First of all i like this idea of evaluating performance for particular games.
I think most everyone is aware that often times drivers/hardware are optimized to take advantage of benchmarks. Although I wish they would just do level run throughs at high/med/low res/settings and do away with the "playable" thing. The other thing is the reader is forced to assume there is no company bias. i.e. on one card runs through the level looking at the ground as much as possible and on the other card stares directly at explosions/effects throughout the level. Now if they want to get extensive, testing two cards, running through each level 3-4 times and providing min- max -avg for each run through for each card, then and overall for each level for each card. Then an overall for the entire game. Of course by unbiased testers. I think that would paint a pretty accurate picture. For those of you defending Synthetics they can be easily manipulated, the equivilent to me getting a copy of an upcoming exam before hand and scoring well on a test. My results on said test does not reflect my real world knowledge of the topic. Had the exam changed prior to my taking it, a much more realistic protrayal of my knowledge would have been recorded.
I mean its up to you, if card A scored better on a benchmark synthetic test than card B and card B performed better in rigorous real world application than card A, I guess it is up to you what you would like better, good on paper or good in application.
I would prefer repeated real world testing (i.e. running the same level multiple times on each card and recording the values for each run)
I mean come on, how can you argue against real world testing? if I play a game on a card then ran said games benchmark at LFPS 30 HFPS 80 and AVG 50, then when I actually play the game I get LFPS 15 HFPS 50 and AVG 30, thats a little misleading no? Especially if a card that benchmarked lower actually does better real world.
Not even the benchmarks are 100 percent accurate every time, run a bench mark 3 times in a row and tell me if you get the same score each time?
Barring somebody purposely influencing the the real world test (i.e. exploiting high frame situations looking at the ground/sky etc. and doing it for an extended period of time) I think you are going to get pretty Accurate) information.
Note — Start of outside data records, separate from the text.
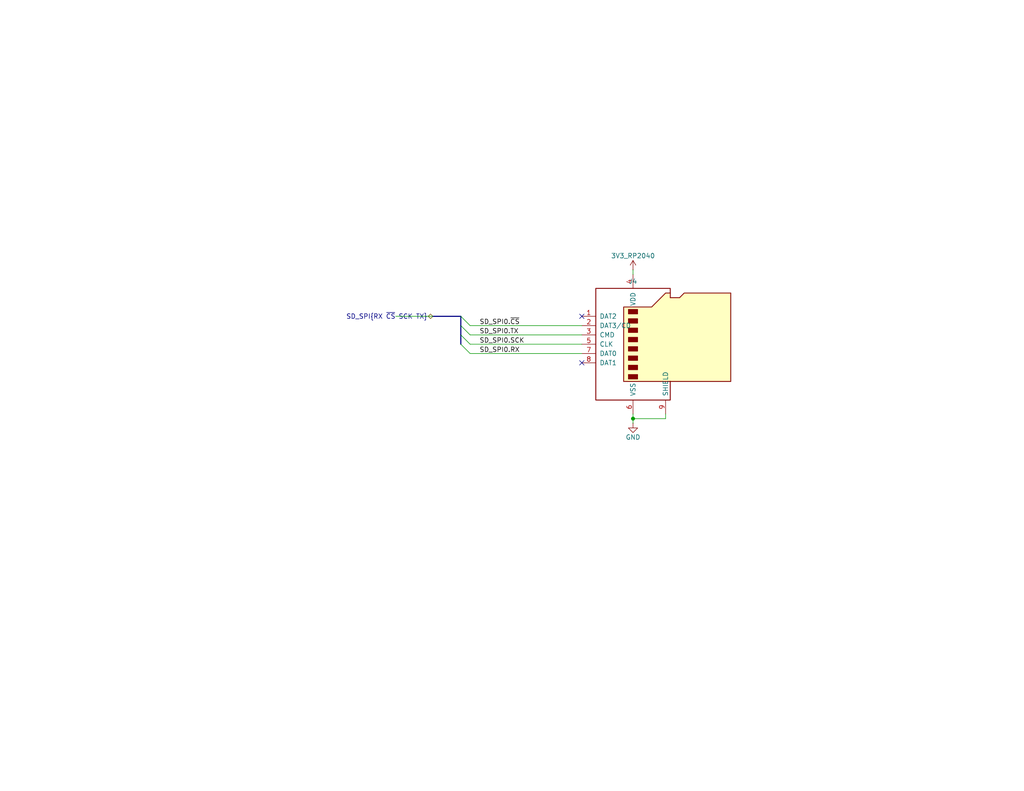
<source format=kicad_sch>
(kicad_sch
	(version 20250114)
	(generator "eeschema")
	(generator_version "9.0")
	(uuid "eb6be6cb-08f8-4ef3-8c63-f5abca7709ba")
	(paper "A")
	
	(junction
		(at 172.72 114.3)
		(diameter 0)
		(color 0 0 0 0)
		(uuid "f63455a8-8849-4e19-a5fa-bd4991dacb6f")
	)
	(no_connect
		(at 158.75 99.06)
		(uuid "2dfb11cf-3e74-4a60-847a-eb5695554416")
	)
	(no_connect
		(at 158.75 86.36)
		(uuid "d3530ec0-763f-4a44-8671-cf0bffd80cf8")
	)
	(bus_entry
		(at 125.73 91.44)
		(size 2.54 2.54)
		(stroke
			(width 0)
			(type default)
		)
		(uuid "18ee33b9-6cd1-4a5b-9929-fab67c9eaeaf")
	)
	(bus_entry
		(at 125.73 93.98)
		(size 2.54 2.54)
		(stroke
			(width 0)
			(type default)
		)
		(uuid "82118917-de41-400e-aec8-d25b78d40553")
	)
	(bus_entry
		(at 125.73 86.36)
		(size 2.54 2.54)
		(stroke
			(width 0)
			(type default)
		)
		(uuid "d218743c-7031-49f8-8106-562cda4bef81")
	)
	(bus_entry
		(at 125.73 88.9)
		(size 2.54 2.54)
		(stroke
			(width 0)
			(type default)
		)
		(uuid "eb0e033b-de7a-42d3-b510-966f91847af9")
	)
	(wire
		(pts
			(xy 172.72 113.03) (xy 172.72 114.3)
		)
		(stroke
			(width 0)
			(type default)
		)
		(uuid "071b90b1-4fa6-4861-b25b-7afdbdb900a1")
	)
	(wire
		(pts
			(xy 128.27 88.9) (xy 158.75 88.9)
		)
		(stroke
			(width 0)
			(type default)
		)
		(uuid "0ff9cf24-2ed8-473f-8189-0d5204c9f172")
	)
	(wire
		(pts
			(xy 181.61 113.03) (xy 181.61 114.3)
		)
		(stroke
			(width 0)
			(type default)
		)
		(uuid "418cc372-413c-445f-a548-c6f8eb960737")
	)
	(bus
		(pts
			(xy 125.73 88.9) (xy 125.73 91.44)
		)
		(stroke
			(width 0)
			(type default)
		)
		(uuid "43c092a4-e272-4339-9fe6-0db13dad2925")
	)
	(wire
		(pts
			(xy 172.72 73.66) (xy 172.72 74.93)
		)
		(stroke
			(width 0)
			(type default)
		)
		(uuid "4987b18f-7132-41df-bd27-892ba5667674")
	)
	(wire
		(pts
			(xy 128.27 91.44) (xy 158.75 91.44)
		)
		(stroke
			(width 0)
			(type default)
		)
		(uuid "516debc1-0c62-4150-9858-e20e98376f8d")
	)
	(wire
		(pts
			(xy 128.27 96.52) (xy 158.75 96.52)
		)
		(stroke
			(width 0)
			(type default)
		)
		(uuid "7305b5e5-2e8e-424f-9116-a0308282dae1")
	)
	(wire
		(pts
			(xy 172.72 114.3) (xy 172.72 115.57)
		)
		(stroke
			(width 0)
			(type default)
		)
		(uuid "78461e18-bd32-4854-9dc4-5d474db7248b")
	)
	(wire
		(pts
			(xy 128.27 93.98) (xy 158.75 93.98)
		)
		(stroke
			(width 0)
			(type default)
		)
		(uuid "80de7a96-1751-4105-91c5-68d37fcab2cc")
	)
	(bus
		(pts
			(xy 125.73 86.36) (xy 118.11 86.36)
		)
		(stroke
			(width 0)
			(type default)
		)
		(uuid "87d90f97-3670-4be5-bd98-b2a832c19503")
	)
	(bus
		(pts
			(xy 125.73 91.44) (xy 125.73 93.98)
		)
		(stroke
			(width 0)
			(type default)
		)
		(uuid "90e002b5-27ff-4296-9ce8-e6775cd25d91")
	)
	(wire
		(pts
			(xy 181.61 114.3) (xy 172.72 114.3)
		)
		(stroke
			(width 0)
			(type default)
		)
		(uuid "b236dd79-a3ac-4200-ab9b-089eb53f9172")
	)
	(wire
		(pts
			(xy 118.11 86.36) (xy 107.95 86.36)
		)
		(stroke
			(width 0)
			(type default)
		)
		(uuid "c4fd0674-3ae6-4947-8058-53983e567d41")
	)
	(bus
		(pts
			(xy 125.73 86.36) (xy 125.73 88.9)
		)
		(stroke
			(width 0)
			(type default)
		)
		(uuid "f45a5f5d-d1f0-457c-9b6b-facd654306ed")
	)
	(label "SD_SPI0.~{CS}"
		(at 130.81 88.9 0)
		(effects
			(font
				(size 1.27 1.27)
			)
			(justify left bottom)
		)
		(uuid "09f5e03e-e951-48e2-a9a4-9ac890c5e03f")
	)
	(label "SD_SPI0.SCK"
		(at 130.81 93.98 0)
		(effects
			(font
				(size 1.27 1.27)
			)
			(justify left bottom)
		)
		(uuid "3a167dc8-8b91-4fc9-938a-9bbc542ec9da")
	)
	(label "SD_SPI0.TX"
		(at 130.81 91.44 0)
		(effects
			(font
				(size 1.27 1.27)
			)
			(justify left bottom)
		)
		(uuid "4932884e-8942-4a41-88c5-29de7e33ffeb")
	)
	(label "SD_SPI0.RX"
		(at 130.81 96.52 0)
		(effects
			(font
				(size 1.27 1.27)
			)
			(justify left bottom)
		)
		(uuid "499bc1ce-a0af-4dff-98be-ba64812cfbda")
	)
	(hierarchical_label "SD_SPI{RX ~{CS} SCK TX}"
		(shape bidirectional)
		(at 118.11 86.36 180)
		(effects
			(font
				(size 1.27 1.27)
			)
			(justify right)
		)
		(uuid "acbc5cae-ccc3-4645-9d48-837e3e36f2bb")
	)
	(symbol
		(lib_id "power:GND")
		(at 172.72 115.57 0)
		(mirror y)
		(unit 1)
		(exclude_from_sim no)
		(in_bom yes)
		(on_board yes)
		(dnp no)
		(uuid "6a41d261-3527-48dd-aa5c-0f1fc89c85d6")
		(property "Reference" "#PWR037"
			(at 172.72 121.92 0)
			(effects
				(font
					(size 1.27 1.27)
				)
				(hide yes)
			)
		)
		(property "Value" "GND"
			(at 172.72 119.38 0)
			(effects
				(font
					(size 1.27 1.27)
				)
			)
		)
		(property "Footprint" ""
			(at 172.72 115.57 0)
			(effects
				(font
					(size 1.27 1.27)
				)
				(hide yes)
			)
		)
		(property "Datasheet" ""
			(at 172.72 115.57 0)
			(effects
				(font
					(size 1.27 1.27)
				)
				(hide yes)
			)
		)
		(property "Description" "Power symbol creates a global label with name \"GND\" , ground"
			(at 172.72 115.57 0)
			(effects
				(font
					(size 1.27 1.27)
				)
				(hide yes)
			)
		)
		(pin "1"
			(uuid "a29bde8e-2fb8-4130-9a2f-b42dc6e92627")
		)
		(instances
			(project "power_board"
				(path "/8b6d32d3-7736-4ef0-bfd7-9f676eec710d/4ef752d1-705a-4bfe-9c95-b55d2dce4ab8/af2aa343-682f-4c3a-91e2-e6c5c26b8d7e"
					(reference "#PWR037")
					(unit 1)
				)
			)
		)
	)
	(symbol
		(lib_id "a_giraffe_symbols:Micro_SD_Card")
		(at 172.72 92.71 0)
		(unit 1)
		(exclude_from_sim no)
		(in_bom yes)
		(on_board yes)
		(dnp no)
		(uuid "ad75f6d4-fa13-4cda-82a0-cf0fedc865ef")
		(property "Reference" "J4"
			(at 172.72 76.835 0)
			(effects
				(font
					(size 1.27 1.27)
				)
			)
		)
		(property "Value" "Micro_SD_Card"
			(at 173.355 76.2 0)
			(effects
				(font
					(size 1.27 1.27)
				)
				(hide yes)
			)
		)
		(property "Footprint" ""
			(at 201.93 85.09 0)
			(effects
				(font
					(size 1.27 1.27)
				)
				(hide yes)
			)
		)
		(property "Datasheet" "https://www.we-online.com/components/products/datasheet/693072010801.pdf"
			(at 165.1 118.11 0)
			(effects
				(font
					(size 1.27 1.27)
				)
				(hide yes)
			)
		)
		(property "Description" "Micro SD Card Socket"
			(at 172.72 92.71 0)
			(effects
				(font
					(size 1.27 1.27)
				)
				(hide yes)
			)
		)
		(pin "5"
			(uuid "2d25090b-23a6-4bea-bc99-bb966412f926")
		)
		(pin "6"
			(uuid "f074d34e-a5c7-4c6f-b7de-fc7d3db5a142")
		)
		(pin "8"
			(uuid "2fa46124-1495-4682-8c30-72ff52b3c238")
		)
		(pin "1"
			(uuid "62ad704e-e6a4-4b81-a3f6-fec6caae5a3b")
		)
		(pin "2"
			(uuid "0656adf3-56c1-4818-9538-902959dcf4a5")
		)
		(pin "9"
			(uuid "f21fd08d-bc32-48bc-ba34-14ad4502fc41")
		)
		(pin "7"
			(uuid "4a52ac59-5db8-4b57-9ce3-19374744a9cc")
		)
		(pin "4"
			(uuid "fcda8ef8-d69c-4afe-a9c9-4d48f5944907")
		)
		(pin "3"
			(uuid "77a9a503-c69d-46c9-bfd3-1d3e261edac3")
		)
		(instances
			(project "power_board"
				(path "/8b6d32d3-7736-4ef0-bfd7-9f676eec710d/4ef752d1-705a-4bfe-9c95-b55d2dce4ab8/af2aa343-682f-4c3a-91e2-e6c5c26b8d7e"
					(reference "J4")
					(unit 1)
				)
			)
		)
	)
	(symbol
		(lib_id "power:+3V3")
		(at 172.72 73.66 0)
		(unit 1)
		(exclude_from_sim no)
		(in_bom yes)
		(on_board yes)
		(dnp no)
		(uuid "f64b9b5a-a11c-4c9d-8c3e-b1230b265b6e")
		(property "Reference" "#PWR076"
			(at 172.72 77.47 0)
			(effects
				(font
					(size 1.27 1.27)
				)
				(hide yes)
			)
		)
		(property "Value" "3V3_RP2040"
			(at 172.72 69.85 0)
			(effects
				(font
					(size 1.27 1.27)
				)
			)
		)
		(property "Footprint" ""
			(at 172.72 73.66 0)
			(effects
				(font
					(size 1.27 1.27)
				)
				(hide yes)
			)
		)
		(property "Datasheet" ""
			(at 172.72 73.66 0)
			(effects
				(font
					(size 1.27 1.27)
				)
				(hide yes)
			)
		)
		(property "Description" "3V3_RP2040"
			(at 172.72 73.66 0)
			(effects
				(font
					(size 1.27 1.27)
				)
				(hide yes)
			)
		)
		(pin "1"
			(uuid "771e413f-d85c-4bbb-991e-ac1a9dd872a4")
		)
		(instances
			(project "power_board"
				(path "/8b6d32d3-7736-4ef0-bfd7-9f676eec710d/4ef752d1-705a-4bfe-9c95-b55d2dce4ab8/af2aa343-682f-4c3a-91e2-e6c5c26b8d7e"
					(reference "#PWR076")
					(unit 1)
				)
			)
		)
	)
)

</source>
Also, in my opinion why isn't this scientific? Say you are on a pool table and hit a cue ball into the 8 ball 3 times, each time from the same distance, force etc. and record the direction, speed, and distance in which the 8 ball stops after being hit. The, you use a computer physics simulation to do the same thing. How is the aforementioned not scientific? its the same situation as testing real world game performance to a synthetic benchmark. Of course the real world application wont be perfect every time, but the REAL WORLD ISNT PERFECT and what works in a simulation may prove not as good in actual application. The Key is repetition, and use averages. If the reviewers played through a level 10 times, and handed you an average low average high and general average over all ten instances, would you still not trust it over the synthetic?!
Sorry for the long rant, I just cannot understand why anyone would prefer a synthetic benchmark to rigorous real world testing.
Again, I am not a big fan of the way they do it, but I would prefer real world benchmarks to synthetics.